沈月娇一哂,“嬷嬷是来取爹爹给娘亲买的礼物,不妨事的。”
明眼人都看得出来是怎么回事,听见她这么说,面上不敢表露,但心里少不了鄙夷。
到了房中,沈安和才彻底松了一口气。
屋里的东西看似还在原处,但其实都已经被人挪过位置。特别是嵌柜下的那个暗格,怕是早就被人摸遍了。
沈安和抿紧了唇线,压下心中的屈辱。
他始终都是个外人。
好在女儿机敏,否则今天真是要惹火上身了。
转念想到他这个当爹的还要女儿来帮忙善后,更觉得惭愧。
他握紧了拳头,心底对权势的欲望再次翻涌上来。
京畿大营。
空青将公主府里发生的事情一一回禀给楚琰,他等着主子发脾气,谁知楚琰只是嗤笑了一声。
“没想到,她沈月娇竟还有这等本事。
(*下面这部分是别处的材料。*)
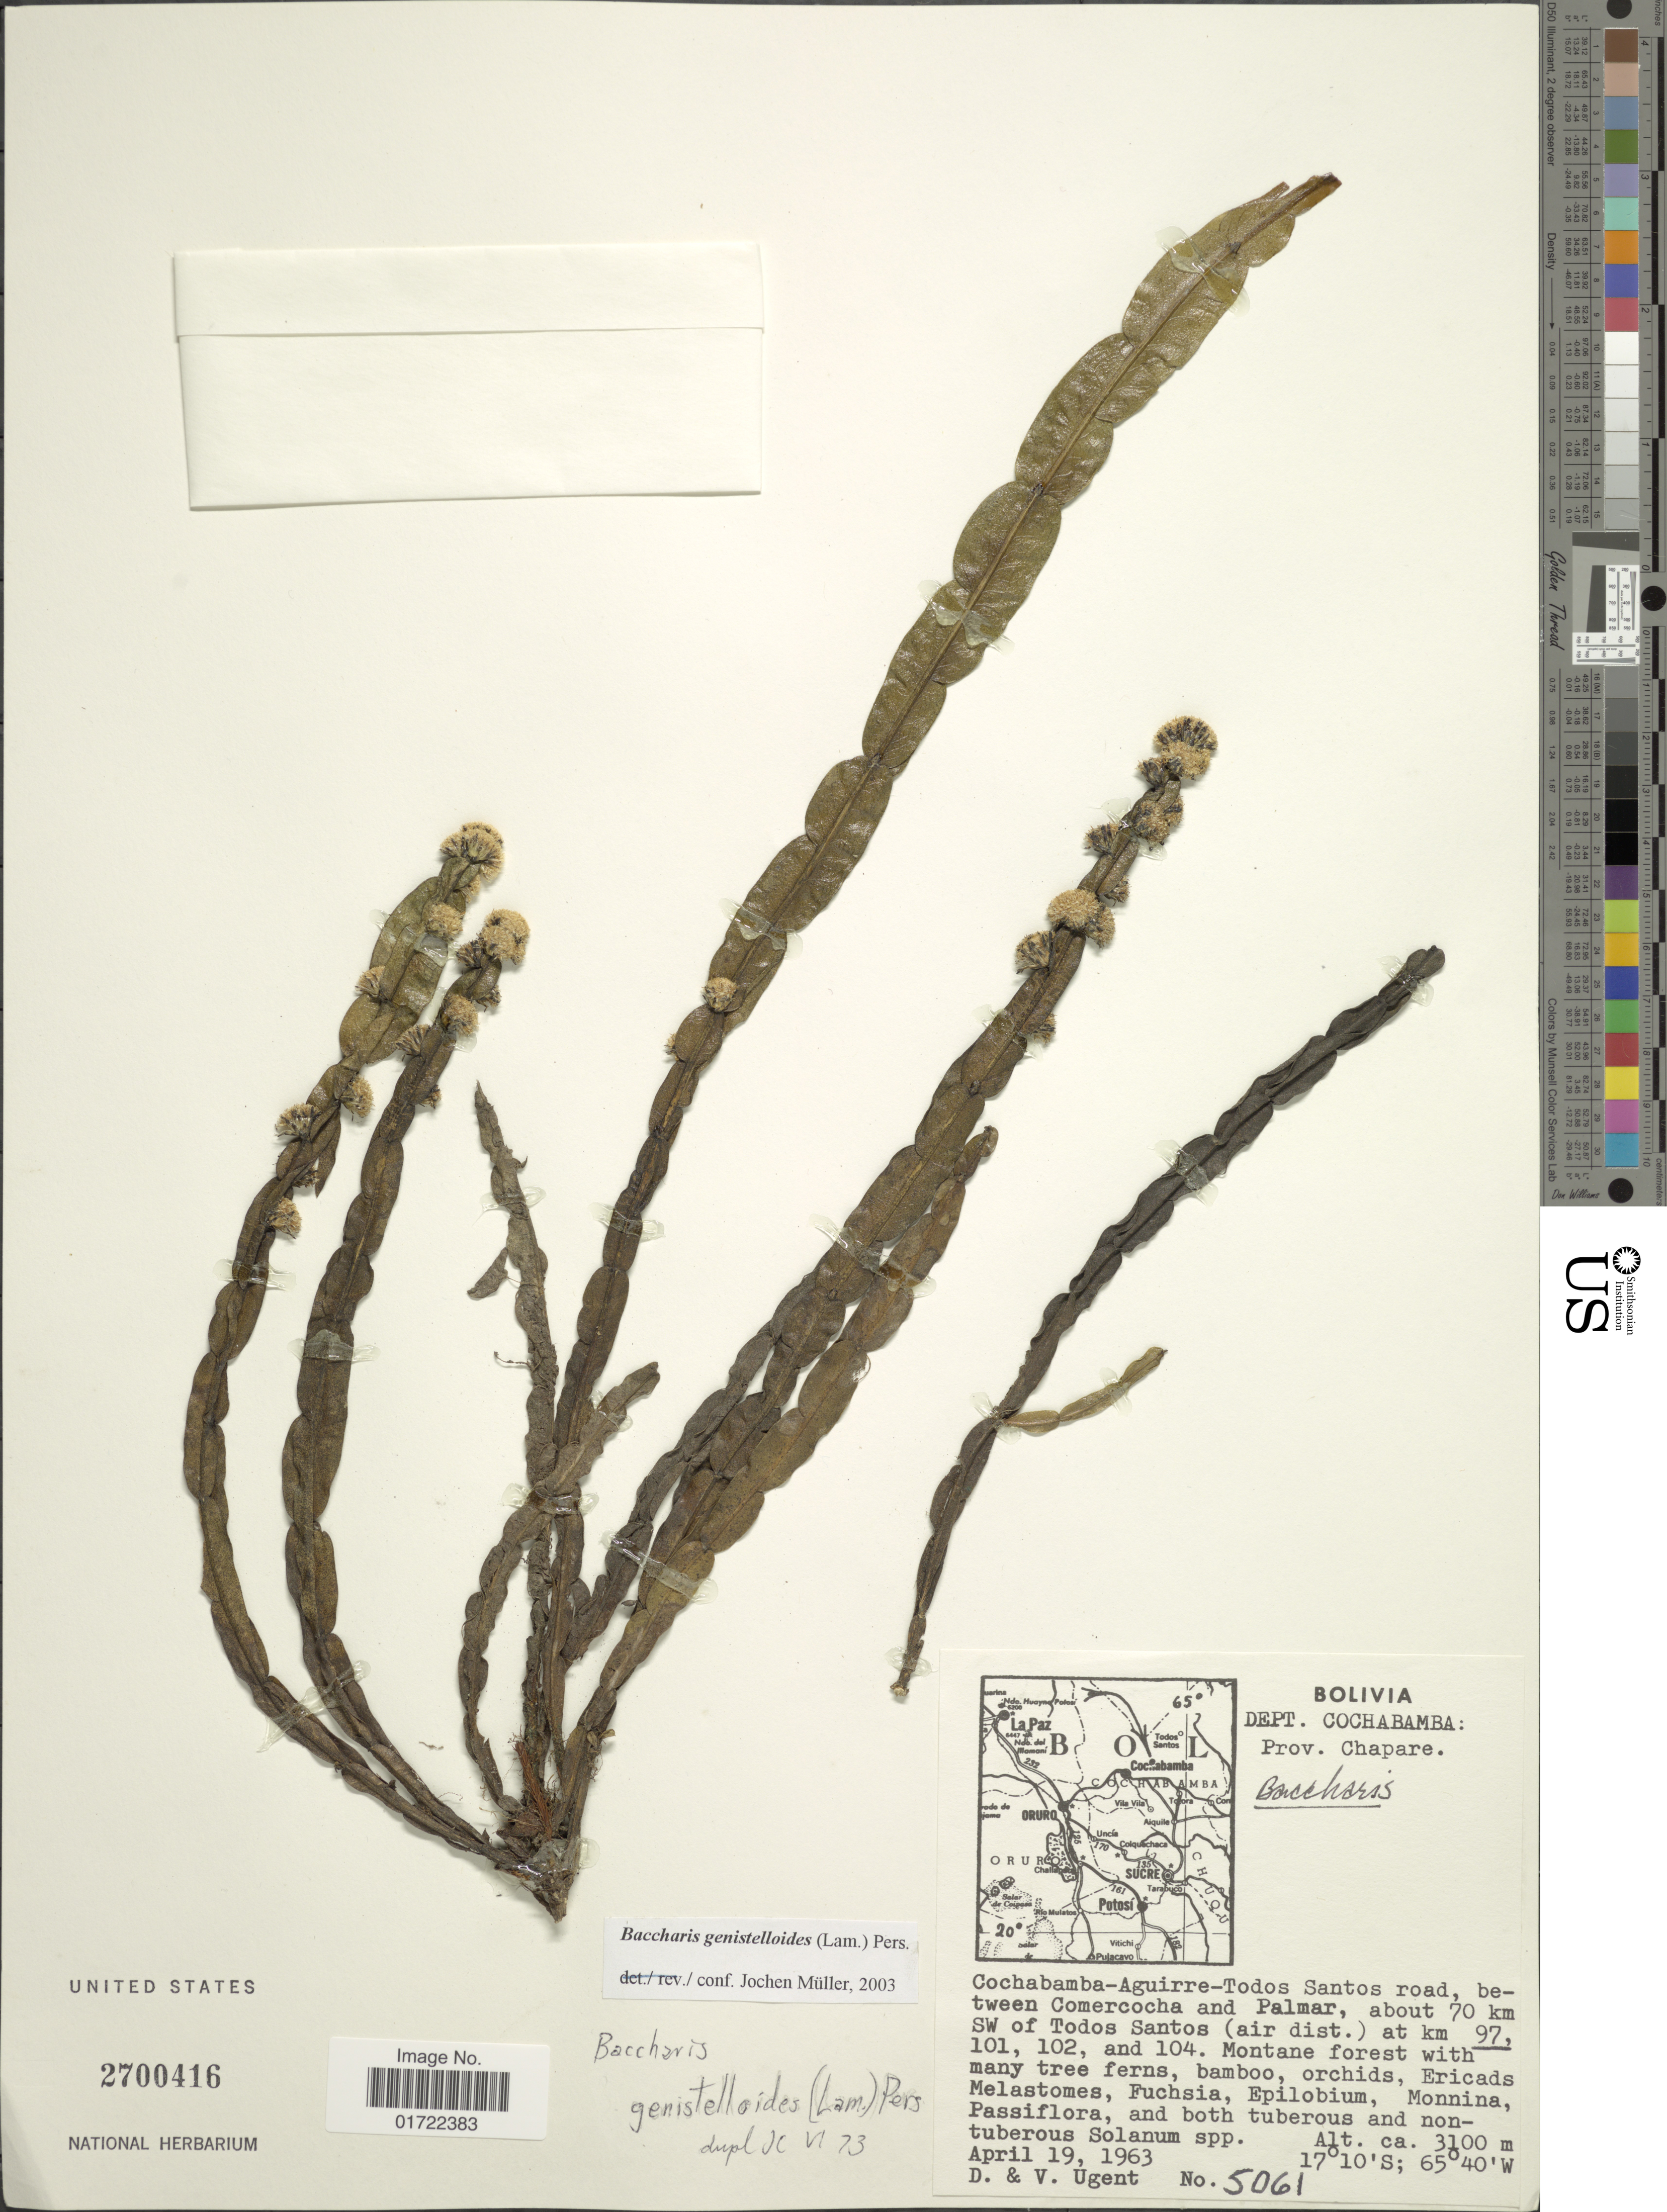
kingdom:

”
“公子,那王贵那边要如何处置?”
楚琰还没收起的笑意逐渐变冷,“母亲既然都这么说了,肯定是要保沈安和,王贵是不是被指使,母亲都不会让他活着。”
“那公子,接下来该怎么做?”
“不用了。出了这么一桩事,他们要是还有胆子,母亲绝不会再心慈手软。”
想起今日沈月娇那一身胭脂红的斗篷,他负气道:“今日送来的皮草,挑最火红的狐裘,我要做个大氅。”